#### ASSIGNED TASK
Reproduce verbatim the lines of the material below, starting at the line with "Whole-slide image, hematoxylin" and ending at the line with "Pathologist's review note", both inclusive; skip the rest.

#### DATA TO USE
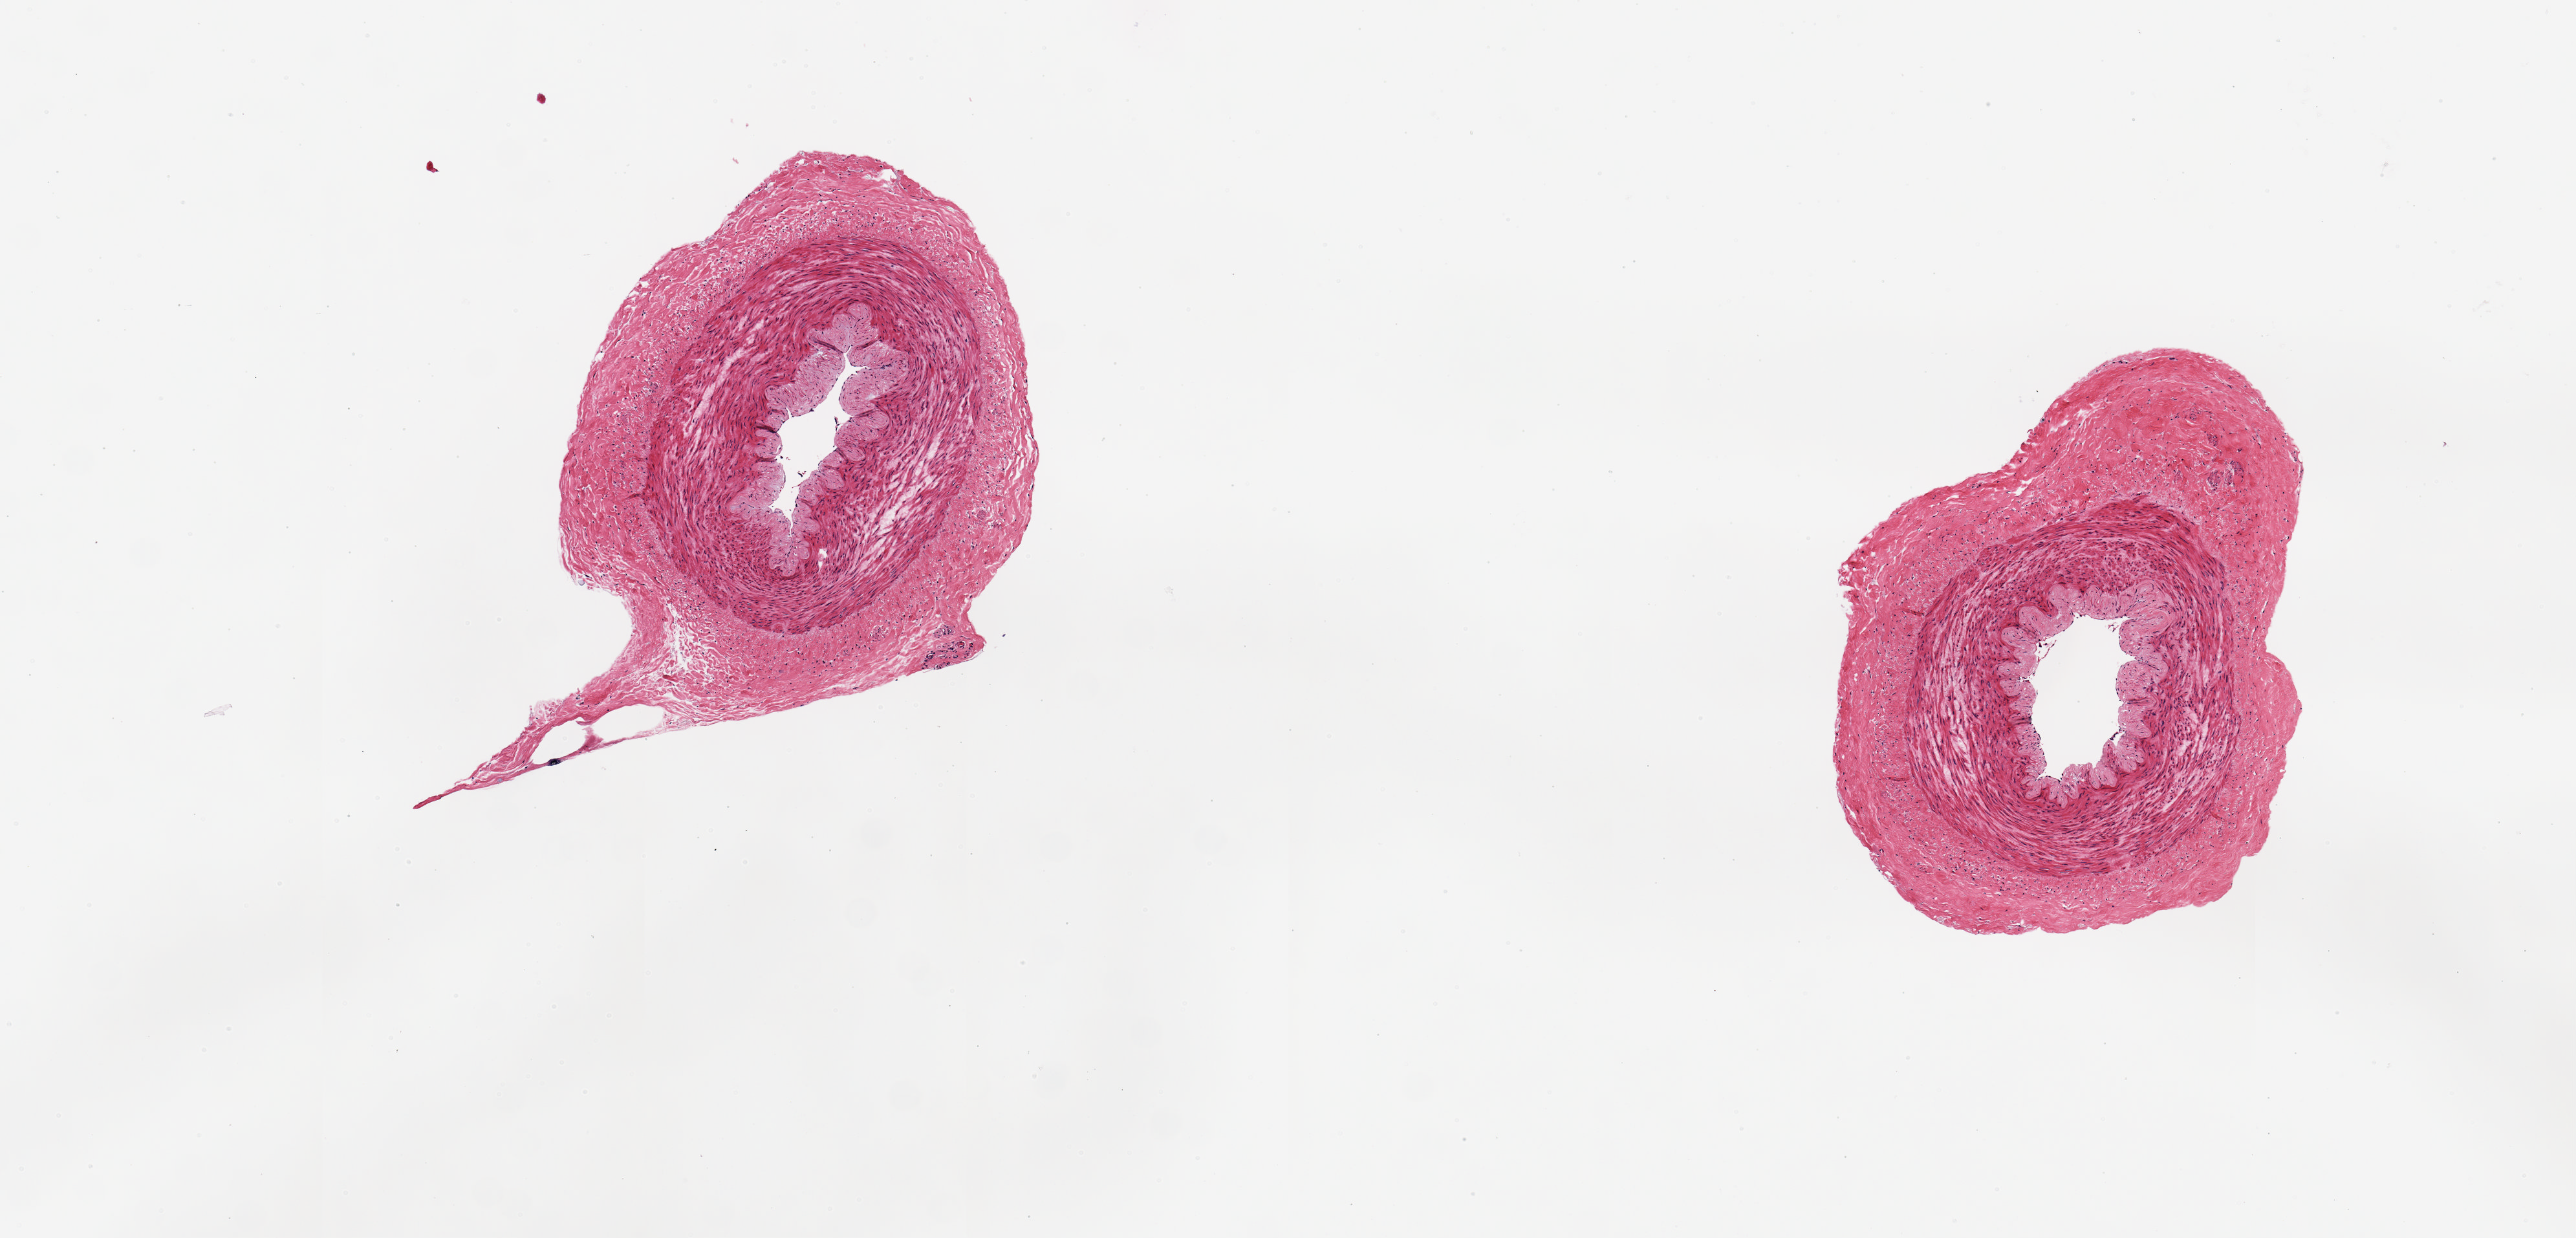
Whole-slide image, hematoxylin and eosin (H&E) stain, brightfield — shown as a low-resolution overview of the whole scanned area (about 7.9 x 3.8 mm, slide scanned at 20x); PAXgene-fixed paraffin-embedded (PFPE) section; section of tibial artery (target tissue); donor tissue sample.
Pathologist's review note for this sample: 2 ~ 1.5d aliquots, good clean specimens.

...

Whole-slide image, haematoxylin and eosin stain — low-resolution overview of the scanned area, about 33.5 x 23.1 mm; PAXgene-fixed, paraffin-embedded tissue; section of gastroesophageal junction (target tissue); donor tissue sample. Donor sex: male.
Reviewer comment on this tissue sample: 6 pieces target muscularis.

#### EXERCISE SOLUTION
Whole-slide image, hematoxylin and eosin (H&E) stain, brightfield — shown as a low-resolution overview of the whole scanned area (about 7.9 x 3.8 mm, slide scanned at 20x); PAXgene-fixed paraffin-embedded (PFPE) section; section of tibial artery (target tissue); donor tissue sample.
Pathologist's review note for this sample: 2 ~ 1.5d aliquots, good clean specimens.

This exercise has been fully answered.